*** Dataset Section Begins ***

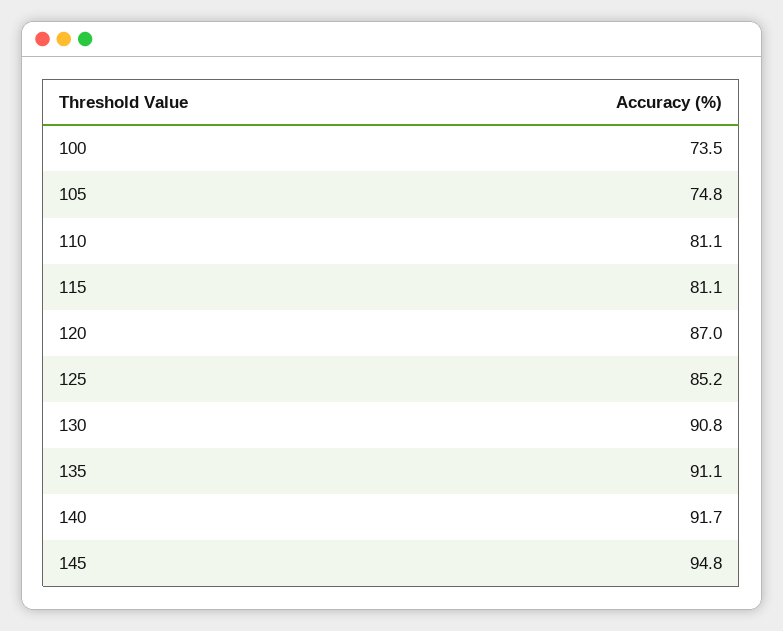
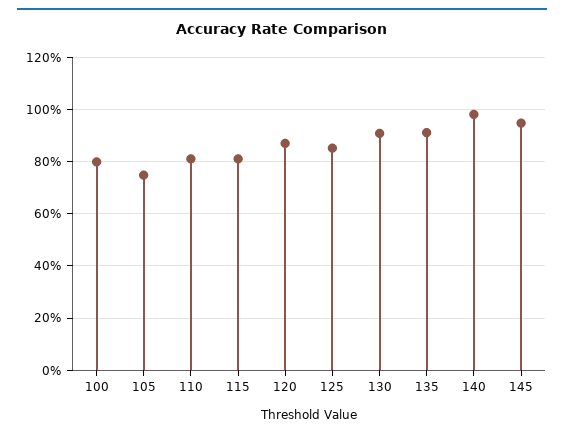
100: 73.5 -> 80
140: 91.7 -> 97.5

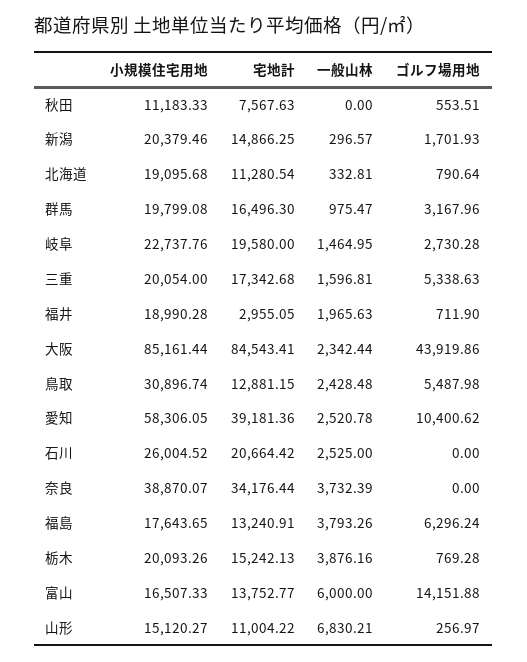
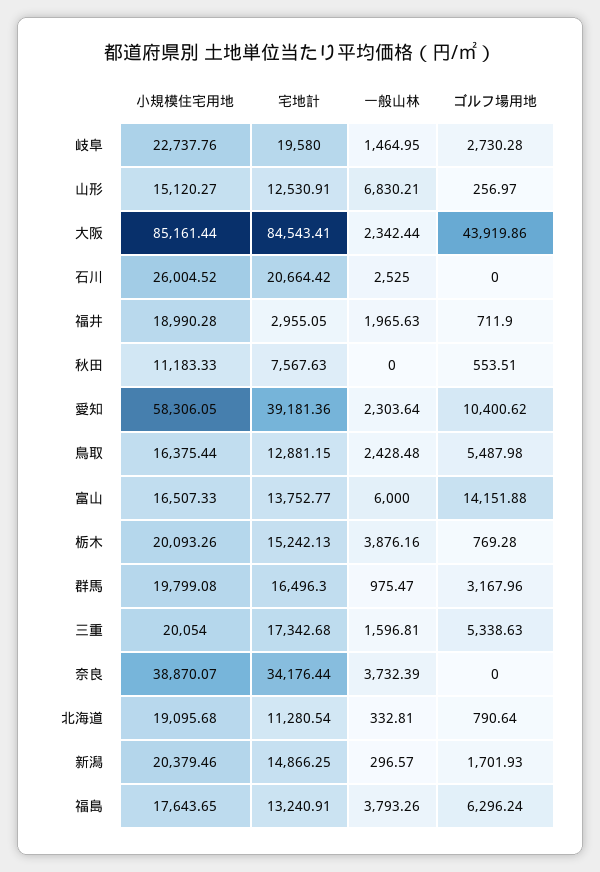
小規模住宅用地, 鳥取: 30896.74 -> 16375.44
一般山林, 愛知: 2520.78 -> 2303.64
宅地計, 山形: 11004.22 -> 12530.91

*** Dataset Section Ends ***

:: Problem statement ::
Output all lines above precisely. Pictures are to be left out.

:: Solution for this problem ::
100: 73.5 -> 80
140: 91.7 -> 97.5

小規模住宅用地, 鳥取: 30896.74 -> 16375.44
一般山林, 愛知: 2520.78 -> 2303.64
宅地計, 山形: 11004.22 -> 12530.91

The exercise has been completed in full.